L’entreprise Damabois de Cap-Chat met 18 travailleurs à pied temporairement. D’autres entreprises sont aussi fragilisées par ce dossier qui n’en finit plus de finir.
Le préfet de la Haute-Gaspésie, Guy Bernatchez ne se surprend pas de la nouvelle de l’arrêt des activités de Damabois à Cap-Chat. « On le voyait venir. C’est une catastrophe pour la MRC. Autant les élus que les agents de développement ont lancé de nombreux signaux d’alarme au gouvernement du Québec. Lorsque François Legault a déclaré que nos entreprises avaient besoin de prévisibilité en lien avec les tarifs de Trump, nous vivons exactement la même chose, mais avec le caribou. Nous n’avons aucune idée vers où ça s’en va. »

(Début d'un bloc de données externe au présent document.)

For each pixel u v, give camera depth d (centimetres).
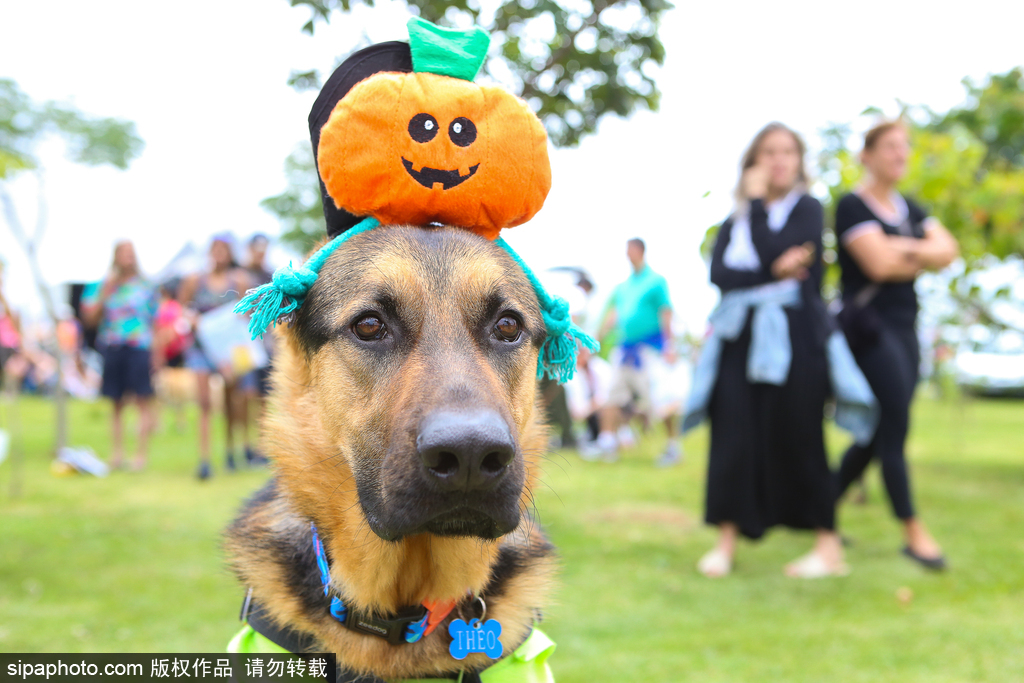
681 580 463
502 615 229
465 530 189
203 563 482
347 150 226
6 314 855
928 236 534
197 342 778
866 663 340
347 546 217
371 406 209
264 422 249
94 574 457
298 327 239
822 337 465
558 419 1108
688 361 1266
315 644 220
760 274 466
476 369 201
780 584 453
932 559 477
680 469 888
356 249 228
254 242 866
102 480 765
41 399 1920
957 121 1067
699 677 327
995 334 911
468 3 448
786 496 476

Il y a un projet-pilote qui a été déposé et qui a comme conséquence qu’aucun aménagement forestier dans la zone d’habitat en restauration n’est permis. Ça représente 5 000 km2 de Capucins à L’Anse-Pleureuse et de la mer jusqu’au sud du Parc national de la Gaspésie. « Dans ce contexte, Damabois a dû s’approvisionner à l’est de cette zone, vers Gaspé. Ce n’est pas dans leur territoire historique. Ils disent qu’ils ont engloutis 10 millions de dollars en frais de surplus d’opérations et de transport. Ils ont étiré l’élastique jusqu’à la conclusion que nous connaissons, soit la fermeture de leur usine de sciage qu’il ne faut pas confondre avec l’usine de palettes », précise Guy Bernatchez.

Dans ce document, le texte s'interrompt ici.